The time has come, they claim, to get vaccinated. 

“The bottom line is that you, the public, determine your fate with regards to measles infection. The time to confirm immunity to measles, or to get vaccinated, is now,” the agency stated in a release on Tuesday. “By taking this action, if a suspected case of measles is reported in the news, you can rest assured that you, your family and friends should be protected from measles. 

“In this day of social media awareness, there is no excuse not to become involved in getting vaccinated against measles – think of the opportunity to confirm immunity as the ultimate crowd-source experience.”

Last week the agency reported a potential case of measles in Manteca after they received notice that Kaiser Permanente’s Manteca Medical Center had a case they believed may have been the county’s first. Testing carried out after the announcement determined that it was not measles, but the report came just days before other confirmed cases sprang up in California – including in Calaveras County, which is adjacent to San Joaquin, and Placer County, which is to the northeast. Health officials in Santa Clara County on Tuesday were also busy notifying the public of the movements of a traveler who carried the virus into the area and visited at least 20 public places during their stay in the heavily-populated Silicon Valley earlier this month. 

The virus itself is highly contagious and can be transmitted when an infected patient coughs or sneezes – presenting initially with a high fever, runny nose, cough, red eyes, and sore throat. After the initial symptoms present themselves, a rash then breaks out three to five days later – with the affected person contagious for the four days prior to the rash appearing, and the four days that follow. 

How far the virus spreads, however, is dependent upon the number of immunized individuals in a given community – statistical analysis, according to health officials, proves that if there are enough people with an immunity to measles in the community, then a confirmed case simply cannot lead to the kind of outbreaks that have been reported elsewhere in recent months.  

“While San Joaquin County Public Health Services is concerned about each and every reported case of suspected measles, we want to emphasize that the risk of infection from a measles case directly depends on the individual’s immunity to measles,” the statement read. “To put it simply, if individuals are protected from measles, then the risk of acquiring measles from an infectious patient approaches zero.”

According to the World Health Organization, vaccinations have resulted in a 75 percent reduction in the number of deaths worldwide from 2000 through 2013. In 1980, the agency reported, there were 2.6 million deaths associated with measles, and that number shrunk to less than 75,000 by 2014 – with most of those being children under the age of five years old.  

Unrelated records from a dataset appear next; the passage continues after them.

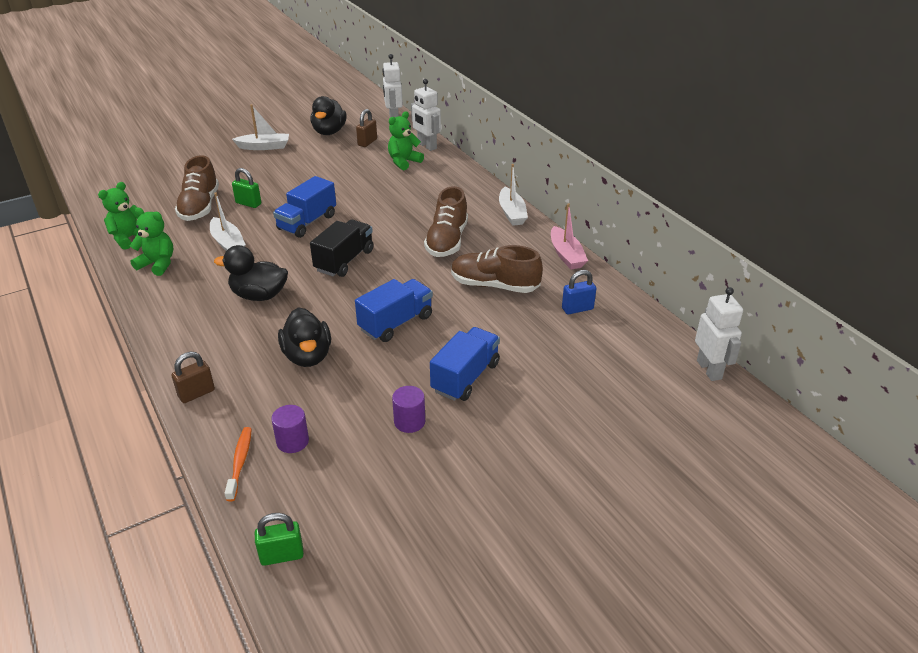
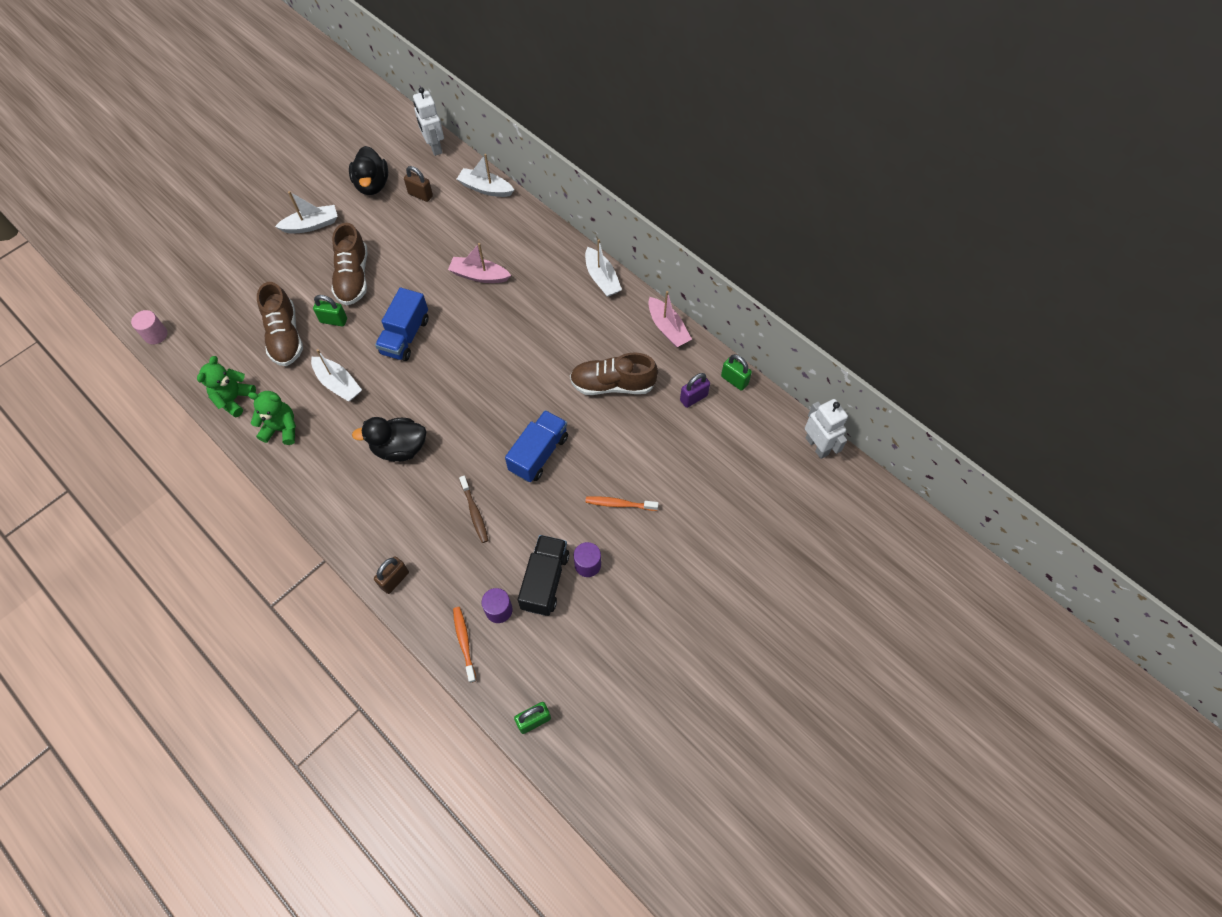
camera: 15 degrees left, 25 degrees up
(91, 190) = (155, 335): none -> pink cylinder
(307, 356) = (474, 512): black duck -> brown toothbrush
(344, 261) = (462, 383): black truck -> black truck (545, 581)
(367, 142) = (420, 195): brown padlock -> brown padlock turned 75 degrees counterclockwise
(395, 195) = (479, 275): none -> pink boat
(404, 162) = (470, 220): green teddy bear -> none
(426, 146) = (485, 188): white robot -> white boat
(447, 241) = (551, 333): brown shoe -> brown shoe (353, 277)
(465, 377) = (619, 504): blue truck -> orange toothbrush
(577, 309) = (693, 398): blue padlock -> purple padlock
(626, 303) = (734, 380): none -> green padlock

In order to combat the rising number of cases, and the growing community of people who choose not to vaccinate their children due to perceived health risks, the California legislature is considering new measures to tighten the restrictions around previously utilized vaccine exemptions. On Tuesday, California State Senator Richard Pan, a Sacramento Democrat, introduced legislation that would give the state’s public health agency the ability to approve or deny every request for a medical exemption to a child’s vaccination schedule – eliminating a loophole that some critics feel has been exploited by sympathetic medical professionals after Pan’s previous bill to ban the so-called “personal belief” exemption in 2015.